Today, Facebook and Google control nearly 60% of digital ad spending. However, like those before it, regulators in the United States and Europe have the duopoly in their crosshairs. And inspired by notable 2018 exits, such as Qualtrics, Yext, Marketo and Datorama, startups will continue to battle for the crown.
VCs are eternal optimists (within their own portfolios)
Nearly all board meetings of VC-backed companies begin with the same formula written on a whiteboard:
Balance sheet cash - Monthly cash burn = Months of survival
Management has three levers to adjust the two variables: increase revenue, reduce cash expenses or raise capital. A final resort is to merge with a similarly situated mar tech vendor hoping that synergies and scale will enable the combined firm to increase pricing power and be one of the chosen few adopted by marketing departments.
In other words, they can add complexity to the cap table and hope that better days are ahead for an accretive exit.
Zero barriers to entry
Right now, you can reach into your wallet, pull out a credit card and launch a mar tech company. With the availability of open-source software and infrastructure-as-a-service enabling platforms to build upon, there are 6,242 mar tech vendors jousting for $44 billion of digital ad spend left over by Google and Facebook.
What about M&A?
Adobe, Salesforce and Oracle will continue bolstering their data, sales and marketing clouds.
The jockeying amongst the rivals reached a fever pitch in 2018. Adobe’s $4.8 billion acquisition of Marketo provides a defense against Salesforce’s historical strength in B2B. Similarly, Adobe’s $1.7 billion purchase of Magento appears to be a strike at Salesforce’s acquisition of Magento rival, Demandware.
Given the vast data sets across Salesforce’s clouds, its $800 million purchase of Datorama is an attempt to better extract and harmonize intelligence from disparate data sources. Lastly, in response to brand-safety concerns, Oracle acquired Grapeshot for $400 million to pair with Moat to track fraud, viewability and engagement metrics.

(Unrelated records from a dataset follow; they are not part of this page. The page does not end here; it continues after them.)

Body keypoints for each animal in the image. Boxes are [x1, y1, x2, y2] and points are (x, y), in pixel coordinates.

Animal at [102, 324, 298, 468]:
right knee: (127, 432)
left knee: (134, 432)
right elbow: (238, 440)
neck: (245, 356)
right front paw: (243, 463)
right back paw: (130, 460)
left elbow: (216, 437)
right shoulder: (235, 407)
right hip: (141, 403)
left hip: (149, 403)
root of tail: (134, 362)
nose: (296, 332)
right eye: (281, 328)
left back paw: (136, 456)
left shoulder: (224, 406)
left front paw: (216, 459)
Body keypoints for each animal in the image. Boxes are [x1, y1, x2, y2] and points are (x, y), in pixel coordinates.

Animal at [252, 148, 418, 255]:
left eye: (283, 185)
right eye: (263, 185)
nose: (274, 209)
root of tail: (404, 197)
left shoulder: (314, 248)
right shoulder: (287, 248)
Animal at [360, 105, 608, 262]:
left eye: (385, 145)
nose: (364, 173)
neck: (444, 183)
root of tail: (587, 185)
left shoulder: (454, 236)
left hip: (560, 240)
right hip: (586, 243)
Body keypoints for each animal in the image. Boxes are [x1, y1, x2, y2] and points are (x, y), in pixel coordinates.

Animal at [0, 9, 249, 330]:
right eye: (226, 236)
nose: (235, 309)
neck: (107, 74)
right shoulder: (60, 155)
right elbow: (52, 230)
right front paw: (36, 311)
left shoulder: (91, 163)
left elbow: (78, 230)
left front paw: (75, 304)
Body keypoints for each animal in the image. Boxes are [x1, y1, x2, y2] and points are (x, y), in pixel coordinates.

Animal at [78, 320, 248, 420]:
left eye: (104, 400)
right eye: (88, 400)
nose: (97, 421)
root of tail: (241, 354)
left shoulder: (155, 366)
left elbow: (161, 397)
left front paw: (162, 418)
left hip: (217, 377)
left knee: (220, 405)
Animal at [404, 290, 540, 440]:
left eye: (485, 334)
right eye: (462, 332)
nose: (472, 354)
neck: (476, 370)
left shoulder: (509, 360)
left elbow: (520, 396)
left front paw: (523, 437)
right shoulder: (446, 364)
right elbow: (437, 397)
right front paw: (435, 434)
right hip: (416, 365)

2018 marked large mar tech buyouts and investments by private equity firms.
- Dun & Bradstreet (D&B): Seeking to leverage its legacy Hoovers business into a burgeoning B2B data cloud, D&B has been a serial mar tech acquirer since 2014 with its purchases of Indicee, NetProspex, Avention and investment in SAM.AI. However, suturing those disparate platforms into a unified solution has proved challenging in the public eye. An investor group led by CC Capital, Cannae Holdings and Thomas H. Lee acquired D&B in a leveraged buyout for $6.9 billion.

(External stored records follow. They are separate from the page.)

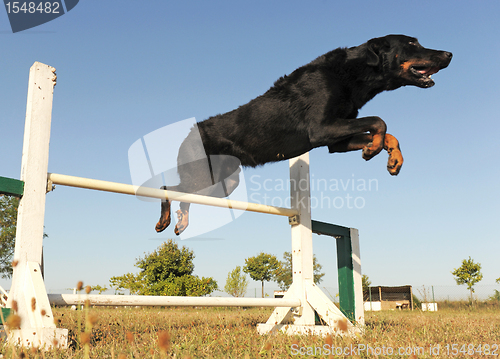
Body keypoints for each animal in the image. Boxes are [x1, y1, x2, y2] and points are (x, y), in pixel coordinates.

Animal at [156, 35, 454, 235]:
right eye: (412, 44)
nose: (450, 53)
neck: (352, 75)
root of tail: (189, 132)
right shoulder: (322, 129)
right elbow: (379, 121)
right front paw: (373, 149)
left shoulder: (336, 140)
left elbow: (388, 132)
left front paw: (393, 158)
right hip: (203, 175)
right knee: (169, 188)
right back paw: (165, 221)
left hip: (224, 182)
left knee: (185, 196)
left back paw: (180, 222)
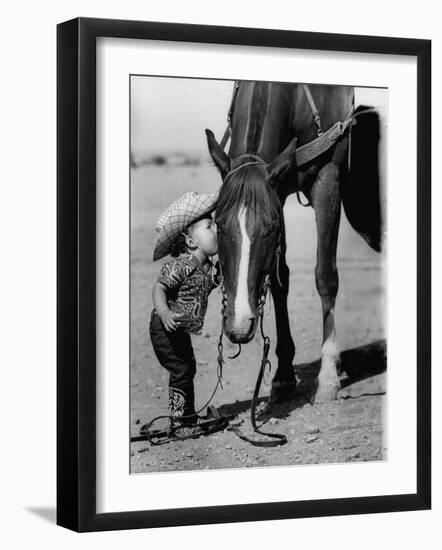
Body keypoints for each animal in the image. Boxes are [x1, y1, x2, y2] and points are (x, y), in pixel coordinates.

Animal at [205, 80, 382, 404]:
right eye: (218, 224)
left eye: (270, 227)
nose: (239, 325)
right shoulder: (279, 189)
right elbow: (279, 280)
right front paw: (284, 375)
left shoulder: (327, 180)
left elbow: (326, 277)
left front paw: (328, 378)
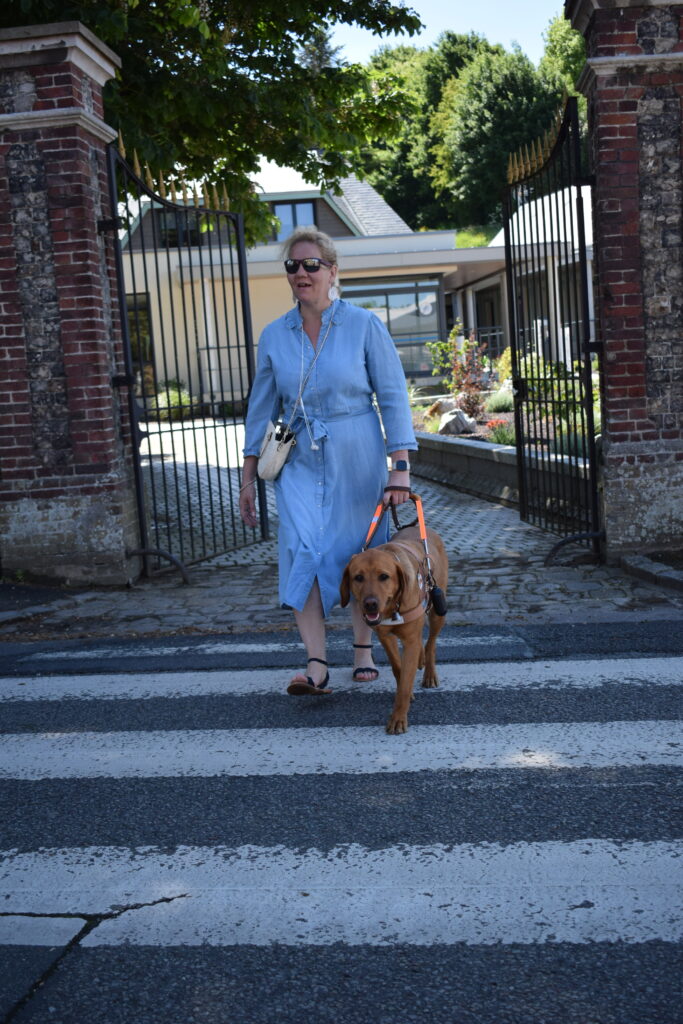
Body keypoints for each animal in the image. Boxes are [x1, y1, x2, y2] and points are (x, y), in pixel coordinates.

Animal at [339, 528, 448, 737]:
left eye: (384, 576)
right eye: (358, 577)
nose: (370, 604)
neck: (393, 608)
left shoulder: (410, 640)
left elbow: (405, 682)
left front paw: (398, 718)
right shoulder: (385, 637)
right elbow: (399, 669)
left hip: (438, 609)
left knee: (430, 643)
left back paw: (429, 673)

- Web.com: On the heels of an activist shareholder purchasing a large stake in Web.com, Siris Capital acquired the internet services firm for $2.2 billion.
- Episerver: In the content marketing space, Insight Venture Partners acquired Episerver for $1.1 billion. Episerver itself was the product of a merger with Ektron in 2015.
- Integral Ad Science: Vista Equity kept its foot on the accelerator, pocketed $3 billion from Adobe for Marketo and purchased a majority stake in Integral Ad Science for a reported $850 million valuation. Can mar tech lightning strike twice for Vista Equity?
With $1.5 billion in deployable capital, private equity will certainly contribute to the much-needed mar tech consolidation, even if now proves to be the winter of our discontent.